III. TRINITARIAN THEOLOGY, ANCIENT AND MODERN
#13. The biggest change in modern trinitarian theology was one of scale: the most minimalist & modest of all doctrines became a Theory of Everything
The Trinity was a doctrine that developed slowly as a whole, but the Father-Son relation, the nature of the oneness and threeness of God, and the relation of the three to creation is significant early on. To say that it has become a Theory of Everything, following Barth and TF Torrance, is to say that if you are talking of the Christian God, all discussion must begin with a discussion of how the Trinity informs the ground and grammar of the discussion. If you are going to do a “theology” of anything, then it needs to be understood in the context of the living, dynamic life of God. This is not a God locked in a truth-statement, but is to say that we are to think and act as those who live in the context of the life of this God.
Whenever the Trinity is not everything in our theological discussion, we are starting in another place that will be foisted onto God—this is called idolatry. If the Triune God is set aside for a moment, we begin with human logic based in our own experience. This God is more than a Theory of Everything; this is the Creator, Redeemer, and Sustainer of the Universe. Our thinking must begin with this God, even to do natural science, as T.F. Torrance argued. If we are to do theological science, the Trinity is the framework in which this project begins, proceeds, and ends. We need to get past theories being an end, and move to an active life within the life of the Trinity as participants of God’s grace and missional love.
#14. Ancients: it’s the key to scripture (which in turn shapes practice). Moderns: it’s the key to practice (even though it’s not scriptural)

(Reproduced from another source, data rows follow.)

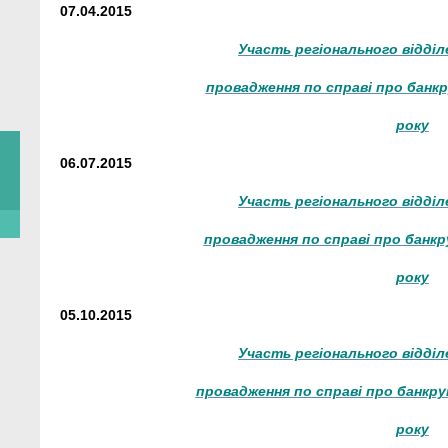
07.04.2015
Участь регіонального відді
провадження по справі про банкр
року
06.07.2015
Участь регіонального відді
провадження по справі про банкру
року
05.10.2015
Участь регіонального відді
провадження по справі про банкру
року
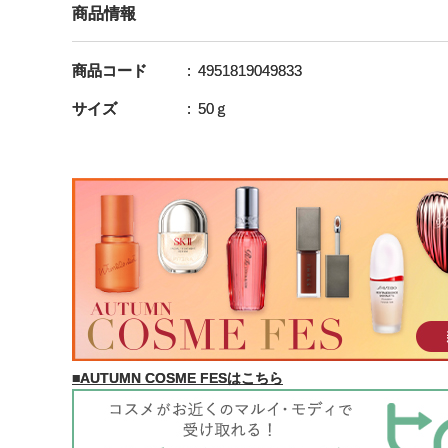
商品情報
商品コード
4951819049833
サイズ
50ｇ
■AUTUMN COSME FESはこちら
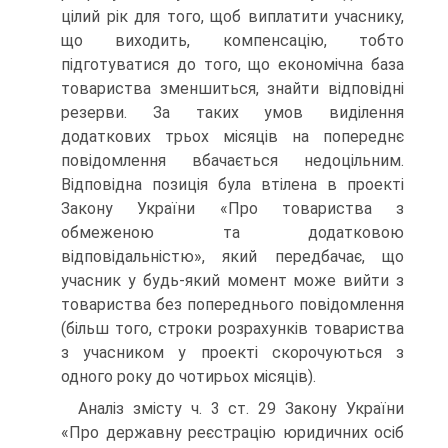
цілий рік для того, щоб виплатити учаснику,
що виходить, компенсацію, тобто
підготуватися до того, що економічна база
товариства зменшиться, знайти відповідні
резерви. За таких умов виділення
додаткових трьох місяців на попереднє
повідомлення вбачається недоцільним.
Відповідна позиція була втілена в проекті
Закону України «Про товариства з
обмеженою та додатковою
відповідальністю», який передбачає, що
учасник у будь-який момент може вийти з
товариства без попереднього повідомлення
(більш того, строки розрахунків товариства
з учасником у проекті скорочуються з
одного року до чотирьох місяців).
Аналіз змісту ч. 3 ст. 29 Закону України
«Про державну реєстрацію юридичних осіб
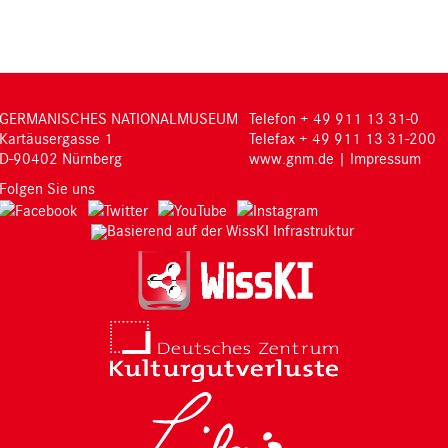
GERMANISCHES NATIONALMUSEUM
Telefon + 49 911 13 31-0
Kartäusergasse 1
Telefax + 49 911 13 31-200
D-90402 Nürnberg
www.gnm.de
|
Impressum
Folgen Sie uns
Basierend auf der WissKI Infrastruktur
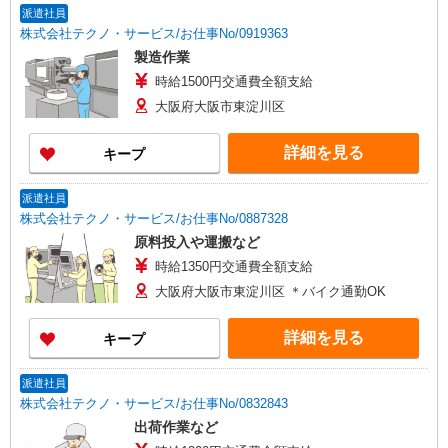
派遣社員
株式会社テクノ・サービス/お仕事No/0919363
製造作業
時給1500円交通費全額支給
大阪府大阪市東淀川区
詳細を見る
キープ
派遣社員
株式会社テクノ・サービス/お仕事No/0887328
原料投入や運搬など
時給1350円交通費全額支給
大阪府大阪市東淀川区 ＊バイク通勤OK
詳細を見る
キープ
派遣社員
株式会社テクノ・サービス/お仕事No/0832843
出荷作業など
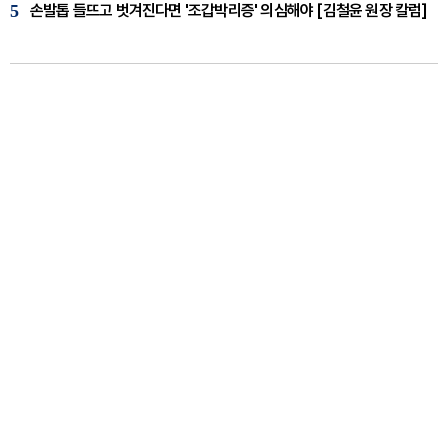
5
손발톱 들뜨고 벗겨진다면 '조갑박리증' 의심해야 [김철윤 원장 칼럼]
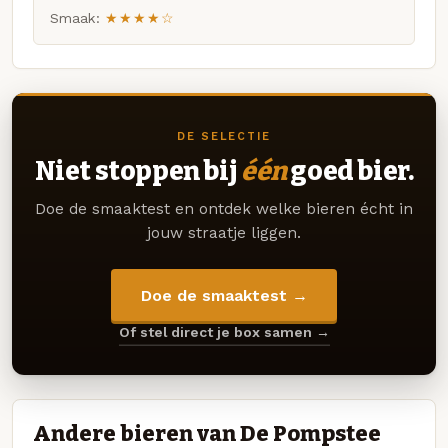
Smaak:
★★★★☆
DE SELECTIE
Niet stoppen bij
één
goed bier.
Doe de smaaktest en ontdek welke bieren écht in
jouw straatje liggen.
Doe de smaaktest →
Of stel direct je box samen →
Andere bieren van De Pompstee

In the ancient world, the life of Christ in the context of many religious cultures meant that a deep clarifying needed to occur. Answering the questions of who Jesus is and how He revealed the Triune God were critical in reading the received texts, establishing creeds to unify and clarify, and to call people to the true God in the face of the competition. Church leaders—not professional academics—shaped the doctrine.

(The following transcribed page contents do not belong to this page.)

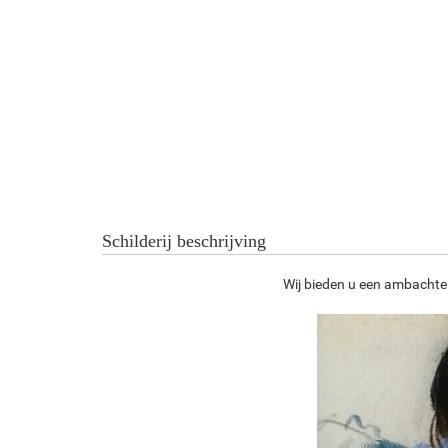
Schilderij beschrijving
Wij bieden u een ambachtel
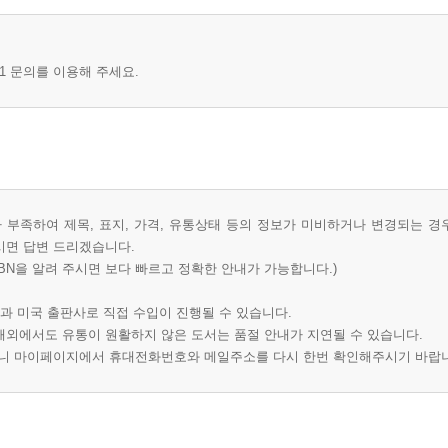
1 문의를 이용해 주세요.
부족하여 제목, 표지, 가격, 유통상태 등의 정보가 미비하거나 변경되는 경
시면 답변 드리겠습니다.
BN을 알려 주시면 보다 빠르고 정확한 안내가 가능합니다.)
과 미국 출판사로 직접 수입이 진행될 수 있습니다.
 해외에서도 유통이 원활하지 않은 도서는 품절 안내가 지연될 수 있습니다.
오니 마이페이지에서 휴대전화번호와 메일주소를 다시 한번 확인해주시기 바랍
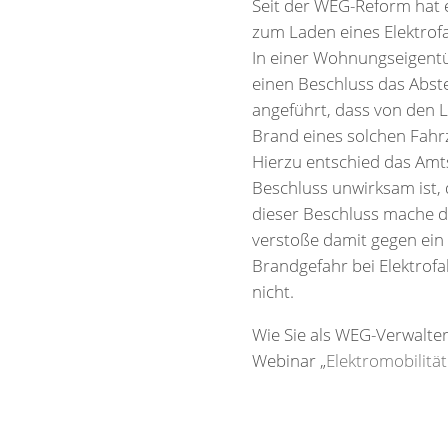
Seit der WEG-Reform hat 
zum Laden eines Elektrofa
In einer Wohnungseigent
einen Beschluss das Abst
angeführt, dass von den 
Brand eines solchen Fahrz
Hierzu entschied das Amts
Beschluss unwirksam ist,
dieser Beschluss mache d
verstoße damit gegen ein 
Brandgefahr bei Elektrof
nicht.
Wie Sie als WEG-Verwalte
Webinar „
Elektromobilitä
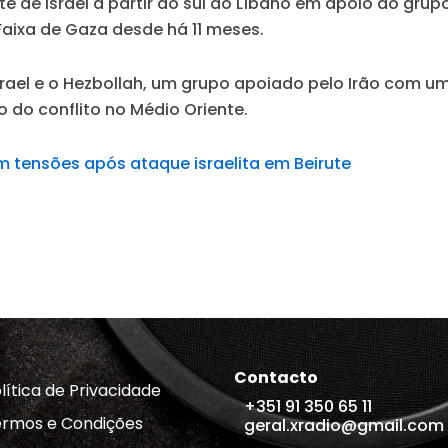
 de Israel a partir do sul do Líbano em apoio ao grup
 Faixa de Gaza desde há 11 meses.
el e o Hezbollah, um grupo apoiado pelo Irão com um pe
 do conflito no Médio Oriente.
m tensões após ataque israelita em Beirute
Contacto
lítica de Privacidade
+351 91 350 65 11
rmos e Condições
geral.xradio@gmail.com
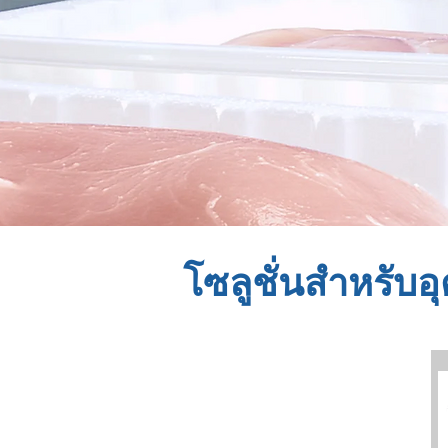
โซลูชั่นสำหรับอ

In the Trinitarian revival, there was a recognition that the Trinity had become an appendix to theology, the role of the human in faith was a self-focused process, and the church had become too much of a business. In rediscovering the Trinity, God was again made the primary concern for the witnessing life of the Church and in discovering what it means to live as the beloved of this Divine Family. Practice is important, but the best of modern Trinitarian theologians know to begin with God, but not stop there. We still have a long way to go for the theology of the church to actually be taught and believed by people who merely want God to make their lives better. We have become focused on being therapeutic, instead of coming to know the Great Healer. We have focused on defining and enforcing moral parameters for Christians (and the world) and not allowed the love of God to transform the grateful and responsive life of faithful love lived in relation to God. We still have a Deist God who is above and beyond most churches instead of the Triune God who is present in the service to speak an word by the Spirit, bringing the Living Word to lead and bring us to share the life of the Abba. We have a long way to go before practices flow from restored relationships to the Trinity and not some models that are vaguely based on relational ideas. But in the end, when we encounter the Mystery of the Trinity, the practice of life and church will change because it is not about our success any more.

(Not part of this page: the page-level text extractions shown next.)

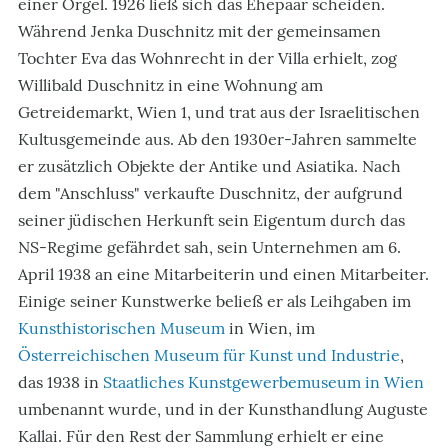
einer Orgel. 1926 ließ sich das Ehepaar scheiden.
Während Jenka Duschnitz mit der gemeinsamen
Tochter Eva das Wohnrecht in der Villa erhielt, zog
Willibald Duschnitz in eine Wohnung am
Getreidemarkt, Wien 1, und trat aus der Israelitischen
Kultusgemeinde aus. Ab den 1930er-Jahren sammelte
er zusätzlich Objekte der Antike und Asiatika. Nach
dem "Anschluss" verkaufte Duschnitz, der aufgrund
seiner jüdischen Herkunft sein Eigentum durch das
NS-Regime gefährdet sah, sein Unternehmen am 6.
April 1938 an eine Mitarbeiterin und einen Mitarbeiter.
Einige seiner Kunstwerke beließ er als Leihgaben im
Kunsthistorischen Museum
in Wien, im
Österreichischen Museum für Kunst und Industrie
,
das 1938 in
Staatliches Kunstgewerbemuseum in Wien
umbenannt wurde, und in der Kunsthandlung Auguste
Kallai. Für den Rest der Sammlung erhielt er eine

#15. Ancients: the choice of words is easy & their meaning is restricted. Moderns: the meaning of words is vast & the choice is impossible
Words always need to be explained in context. Words are the lifeblood of communication and we need to clarify for the other how our words connect to reality. The best words are those that convey a sense of the other that connects us and attunes us to life together. The ancients’ use of words was not easy—homoousia vs. homoiousia is significant: Is the Son like the Father or one with the Father? It matters and had to be debated. Even so, the nature of the oneness is not simple or restricted to discussion on what perichoresis might provide as a word to say so that the distinctiveness could be seen in a mutual indwelling in the space of the other—and that still has a ton of mystery to be left undefined.
We have not left the ancient words. We still need to create new words if we can discover better ways to articulate what the Bible is saying and to speak it to this generation. I have introduced the word koinonarchy as a word that includes the koinonia—shared life of God, and archy—the concept of rule. This means that the ideal of the love of the three Persons of the Trinity may not be hierarchical or even egalitarian. Maybe their life of love also shapes the uniqueness of the acts of each but lived from an inseparable unity. We can do the hard work of limiting the use of our words and hold them lightly until we find a better set of terms. This is the method of good science—the words are open to discovery as we are transformed by what we encounter. Thus, we need to have better conversations of discovery and learn to choose to name the impossible and let reality keep opening up. Language will only ever be a tool to help us grow in our relation to what and who is other than us. We need to do this discovering in community and with joy and freedom as we are met by the God who wants to be known and makes that possible by the Spirit through the Son who shows us His Father’s heart.